Date of this Version
Electronic Journal of Academic and Special Librarianship (Summer 2005) 6(1-2). Also available at http://southernlibrarianship.icaap.org/content/v06n01/weiner_j01.htm.
Index terms are an important component in considering a scientific topic. In a real sense, the indexing terms represent the vocabulary and language of the topic. Study of these critical terms has employed human and machine techniques.
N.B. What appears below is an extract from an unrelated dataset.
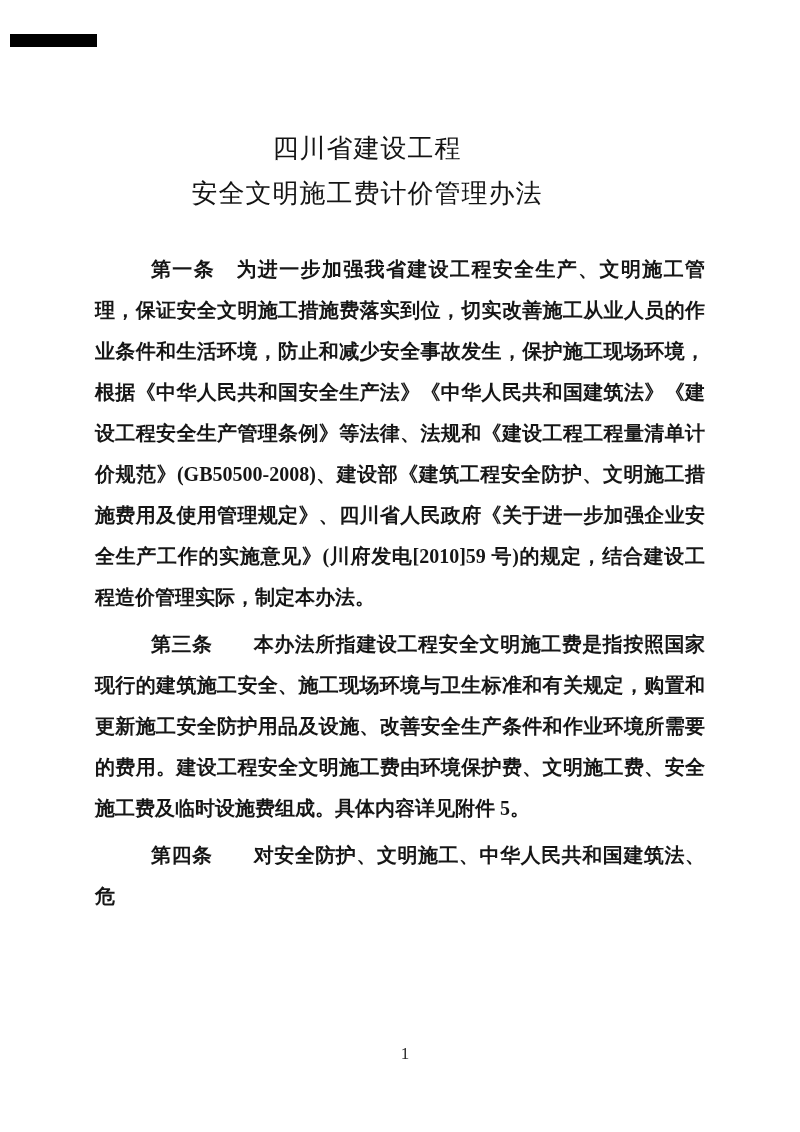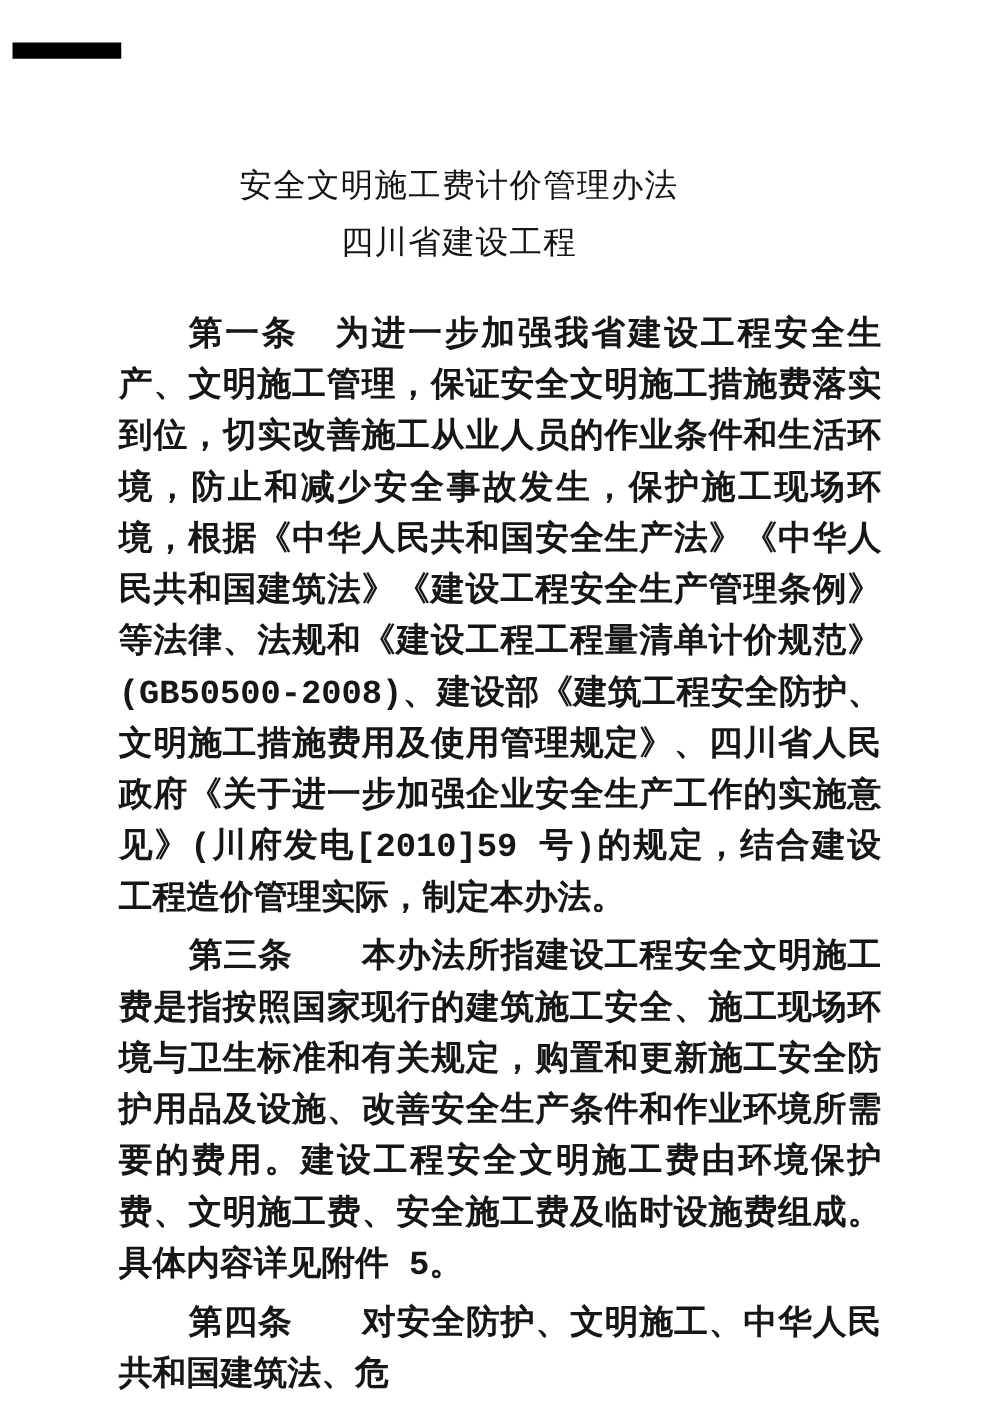"安全文明施工费计价管理办法" div.title-line { order: before "四川省建设工程" -> after "四川省建设工程" }
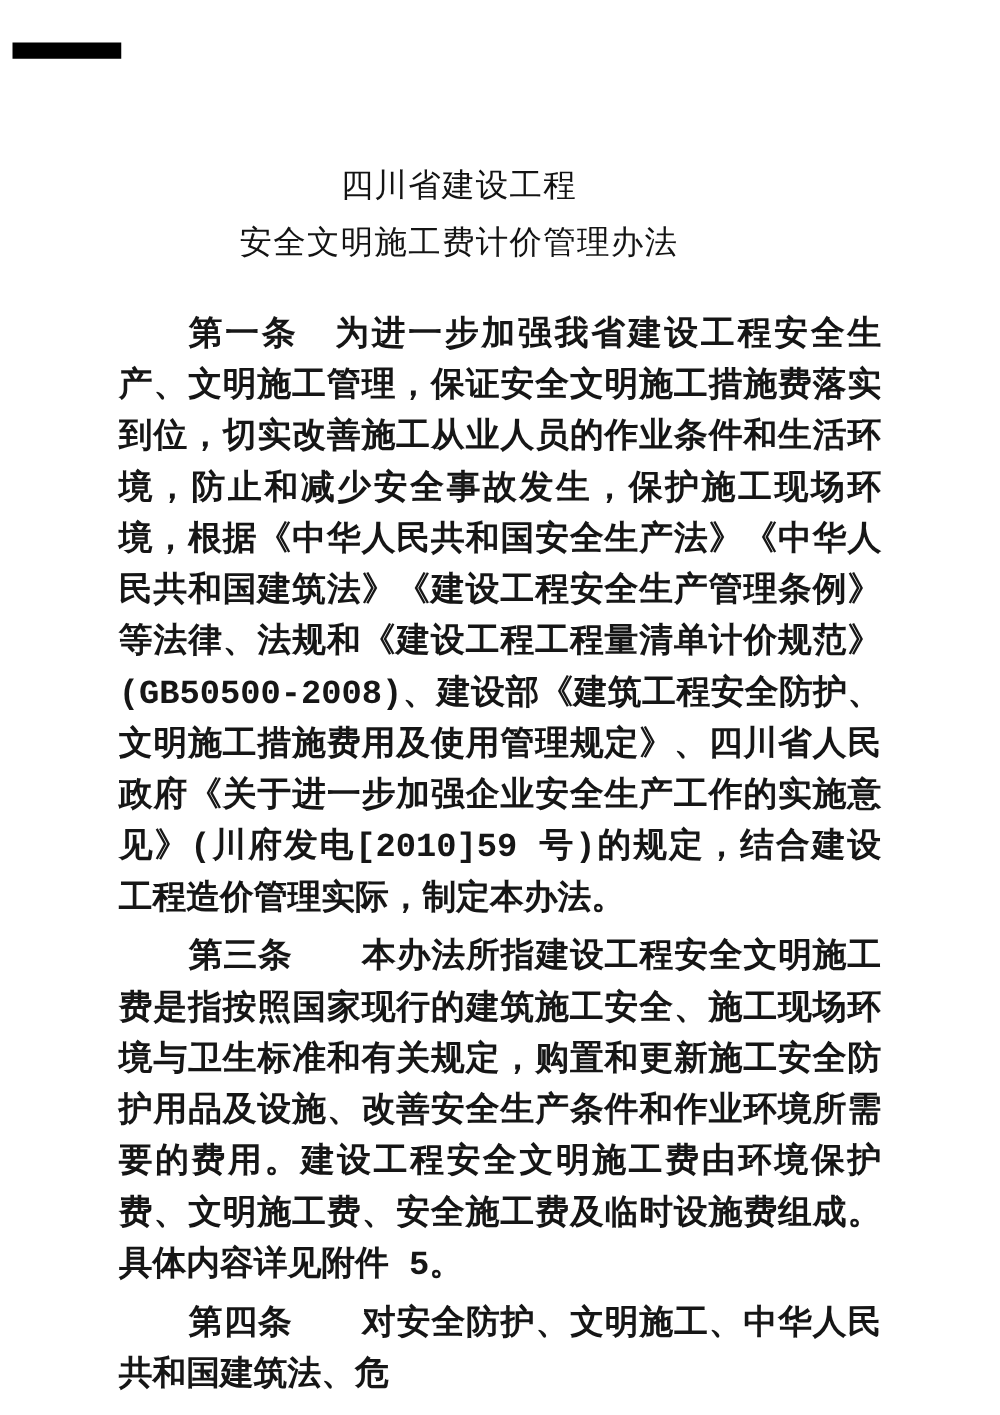"第一条" .body-block { font-family: Liberation Mono, monospace -> Liberation Serif, serif; font-size: 27px -> 20px }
Computerized indexing systems can accurately and completely recognize terms, but the different strategies for organizing and evaluating the concepts (i.e., informative terms) and related issues may not be effective in accomplishing the desired descriptive actions. This paper explored the results of two computer supported approaches in indexing scientific documents against a background of simple random generation of informative terms in varying sized text blocks. One method (RefViz) is based on the Latent Semantic Indexing with Multidimensional Scaling (LSI,MDS) approach. This system identifies potential indexing terms from the natural language text. The terms are stripped from the text, organized using statistical criteria and are used to classify documents based on assigned ‘meanings’ or themes. These themes are based on frequency and correlation and each document is assigned one. The second (Idea Analysis) also uses the natural language text. In this system, the terms are identified within the authors’ sentences and couplets extracted. A single document may be represented by 100 or more term couplets representing the authors’ thoughts. Both systems are superior to random sampling. The results suggested that indexing based on the authors’ thoughts may be better than indexing based on statistical criteria.